| Selected passage |

_ _ _ _ _

By Phil Drake | Montana Watchdog
HELENA — Nearly 18 months after Montana cut its workers’ compensation rate, the Treasure State no longer has the most expensive rate in the nation.
Instead, it has the eighth highest premium rate after sweeping reforms reduced the rate by 20 percent, according to the “2012 Oregon Workers’ Compensation Premium Rate Ranking Summary.”
But lawmakers said additional changes are needed to strengthen the system and save money.
For the moment, though, “we got it moving in the right direction,” said Keith Kelly, commissioner of the Montana Department of Labor and Industry, which worked with labor, management and the Legislature on workers’ compensation reform in the 2011 session.
Montana officials use the national study by the Oregon Department of Consumer and Business Services to gauge how workers’ compensation rates compare with other states. Alaska had the highest rate at $3.01 per $100 of payroll, and North Dakota had the lowest at $1.01.

RANKING: This map indicates how states rank on workers’ compensation rates, according to the “2012 Oregon Workers’ Compensation Premium Rate Ranking Summary.”
Montana’s rate dropped from $3.33 per $100 of payroll in 2010 to $2.50 in 2012. The state estimated that it spent nearly $400 million on workers’ compensation in 2010.
Changes to workers’ compensation began in 2006 when Gov. Brian Schweitzer started the Labor-Management Advisory Council, made up of labor and management representatives. In 2011, the committee’s proposal was bumped in favor of House Bill 334, a Republican-backed measure, which made deeper rate reductions and incorporated many of LMAC’s ideas, including the closure of claims and fee schedules.
The National Council on Compensation Insurance estimated HB 334 would bring savings of 20 percent to 44 percent in the first year alone, or $84 million to $183 million.

_ _ _ _ _

| Data extracts |
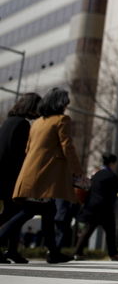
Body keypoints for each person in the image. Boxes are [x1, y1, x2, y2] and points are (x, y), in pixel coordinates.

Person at [1, 88, 85, 264]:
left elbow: (28, 149)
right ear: (61, 104)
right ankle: (52, 253)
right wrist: (78, 171)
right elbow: (67, 146)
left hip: (30, 172)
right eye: (65, 103)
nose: (67, 107)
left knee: (48, 211)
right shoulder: (62, 120)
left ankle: (53, 252)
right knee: (30, 211)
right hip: (45, 175)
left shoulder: (37, 122)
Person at [0, 92, 41, 264]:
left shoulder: (8, 122)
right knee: (15, 212)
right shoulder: (23, 125)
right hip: (10, 175)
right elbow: (21, 155)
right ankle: (11, 249)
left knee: (13, 210)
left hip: (2, 172)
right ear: (32, 107)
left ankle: (13, 250)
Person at [73, 153, 118, 260]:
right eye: (115, 163)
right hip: (105, 207)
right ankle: (113, 254)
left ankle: (77, 252)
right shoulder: (111, 175)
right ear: (112, 163)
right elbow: (117, 189)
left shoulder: (96, 174)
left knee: (88, 229)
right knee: (110, 231)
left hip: (92, 206)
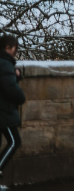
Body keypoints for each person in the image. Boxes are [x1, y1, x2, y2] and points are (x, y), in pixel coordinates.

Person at [0, 34, 25, 178]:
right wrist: (21, 97)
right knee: (14, 141)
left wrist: (15, 76)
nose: (15, 52)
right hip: (3, 112)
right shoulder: (4, 63)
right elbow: (9, 88)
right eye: (14, 48)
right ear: (8, 47)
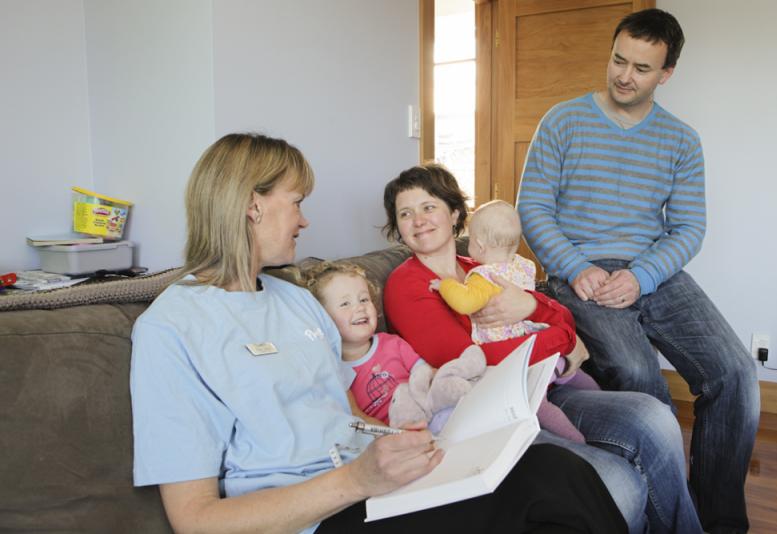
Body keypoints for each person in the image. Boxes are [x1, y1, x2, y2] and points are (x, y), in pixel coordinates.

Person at [129, 133, 629, 534]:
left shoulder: (297, 301)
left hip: (373, 482)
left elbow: (343, 413)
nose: (305, 220)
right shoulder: (171, 329)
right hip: (318, 515)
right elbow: (194, 519)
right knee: (553, 489)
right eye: (297, 202)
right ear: (251, 205)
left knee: (556, 473)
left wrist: (413, 438)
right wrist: (357, 479)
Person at [516, 8, 759, 533]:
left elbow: (690, 227)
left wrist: (643, 276)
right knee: (634, 372)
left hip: (654, 272)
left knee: (736, 373)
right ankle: (664, 514)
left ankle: (717, 521)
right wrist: (574, 266)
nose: (625, 76)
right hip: (581, 271)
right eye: (618, 60)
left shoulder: (681, 140)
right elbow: (533, 207)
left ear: (666, 73)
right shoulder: (562, 120)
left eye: (642, 68)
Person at [382, 162, 703, 534]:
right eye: (405, 213)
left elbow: (559, 314)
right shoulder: (407, 284)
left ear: (454, 212)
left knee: (654, 416)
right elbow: (473, 360)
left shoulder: (480, 266)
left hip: (542, 388)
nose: (418, 220)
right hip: (493, 413)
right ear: (398, 228)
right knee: (618, 482)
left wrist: (532, 307)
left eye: (428, 207)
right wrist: (565, 341)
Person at [431, 199, 600, 443]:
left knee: (538, 406)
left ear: (478, 245)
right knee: (571, 372)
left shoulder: (483, 276)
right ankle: (595, 391)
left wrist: (445, 284)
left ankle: (577, 440)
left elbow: (464, 303)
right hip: (544, 346)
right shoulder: (523, 266)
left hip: (524, 358)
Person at [305, 260, 486, 433]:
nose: (360, 308)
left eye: (364, 299)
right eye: (345, 303)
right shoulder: (334, 371)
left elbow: (426, 374)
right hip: (395, 432)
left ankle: (469, 371)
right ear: (323, 320)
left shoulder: (392, 343)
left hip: (425, 406)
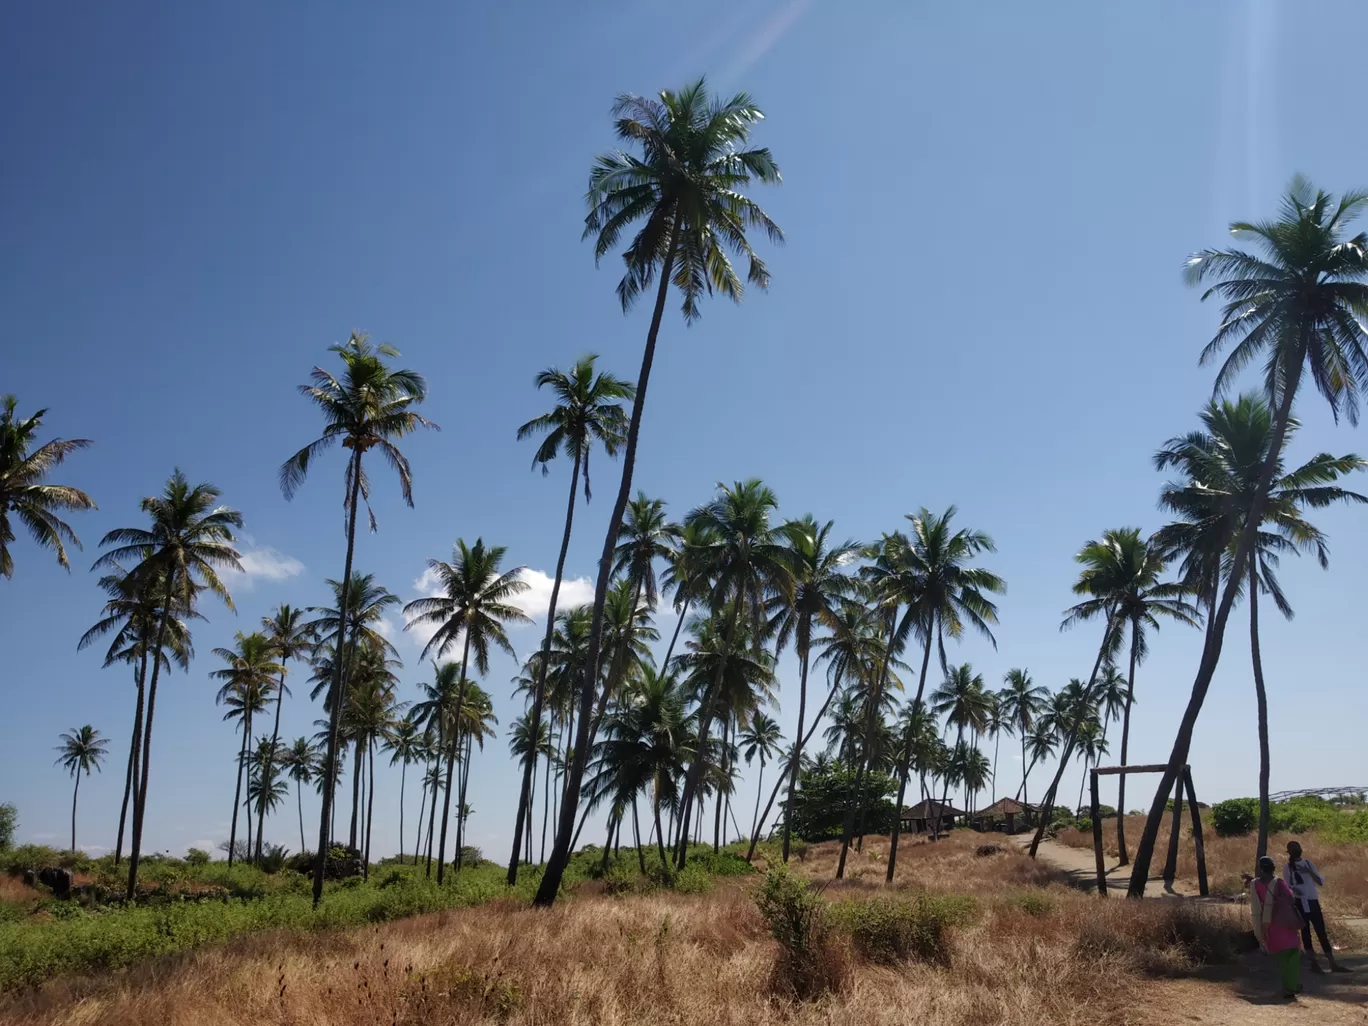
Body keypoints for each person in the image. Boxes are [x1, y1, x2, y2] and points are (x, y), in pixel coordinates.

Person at [1284, 840, 1349, 973]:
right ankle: (1314, 964)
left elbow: (1320, 881)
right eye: (1293, 848)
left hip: (1312, 901)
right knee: (1306, 933)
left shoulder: (1308, 863)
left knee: (1321, 932)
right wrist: (1295, 890)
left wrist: (1309, 872)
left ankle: (1332, 963)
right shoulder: (1288, 867)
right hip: (1300, 902)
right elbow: (1287, 886)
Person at [1250, 855, 1303, 1000]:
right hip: (1284, 922)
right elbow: (1290, 898)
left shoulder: (1254, 884)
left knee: (1281, 957)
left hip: (1268, 924)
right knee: (1293, 954)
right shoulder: (1278, 882)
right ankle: (1291, 986)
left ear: (1261, 868)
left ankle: (1288, 985)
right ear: (1273, 868)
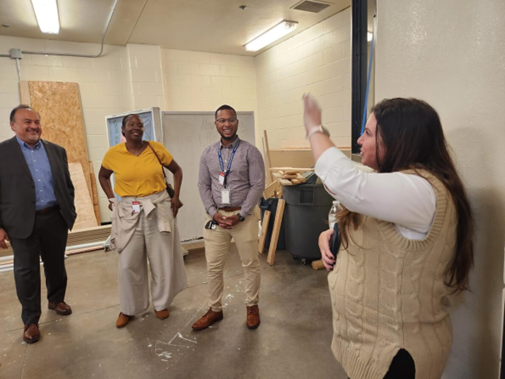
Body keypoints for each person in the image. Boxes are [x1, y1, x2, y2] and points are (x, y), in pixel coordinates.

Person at [303, 95, 474, 379]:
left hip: (396, 357)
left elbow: (347, 184)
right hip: (371, 350)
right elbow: (378, 226)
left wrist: (314, 128)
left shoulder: (422, 190)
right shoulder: (400, 183)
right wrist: (333, 234)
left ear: (398, 141)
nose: (360, 140)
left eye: (368, 133)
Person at [98, 114, 187, 328]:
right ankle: (129, 308)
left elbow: (177, 170)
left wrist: (175, 197)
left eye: (140, 125)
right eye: (131, 125)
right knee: (128, 262)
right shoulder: (114, 153)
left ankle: (161, 303)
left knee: (161, 258)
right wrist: (111, 199)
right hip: (129, 210)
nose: (136, 127)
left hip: (157, 206)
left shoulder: (156, 148)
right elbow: (103, 176)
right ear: (123, 130)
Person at [0, 105, 76, 344]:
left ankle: (56, 299)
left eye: (36, 121)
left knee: (56, 263)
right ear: (13, 125)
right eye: (26, 122)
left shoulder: (57, 151)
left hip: (54, 217)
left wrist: (68, 210)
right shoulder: (2, 153)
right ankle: (31, 319)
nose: (33, 126)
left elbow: (67, 184)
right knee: (26, 271)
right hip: (20, 222)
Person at [193, 104, 265, 331]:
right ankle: (215, 309)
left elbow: (257, 185)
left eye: (231, 120)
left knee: (250, 264)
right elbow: (203, 185)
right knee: (213, 267)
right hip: (216, 218)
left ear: (237, 123)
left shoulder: (250, 152)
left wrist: (241, 215)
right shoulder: (207, 153)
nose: (226, 124)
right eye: (222, 120)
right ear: (216, 124)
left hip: (243, 217)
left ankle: (252, 306)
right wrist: (213, 212)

_ _ _ _ _

Return everything from "Montana officials use" down to "lowest at $1.01." in the article on Montana's workers' compensation rates above, copied word for word.

| Solution for this task |
Montana officials use the national study by the Oregon Department of Consumer and Business Services to gauge how workers’ compensation rates compare with other states. Alaska had the highest rate at $3.01 per $100 of payroll, and North Dakota had the lowest at $1.01.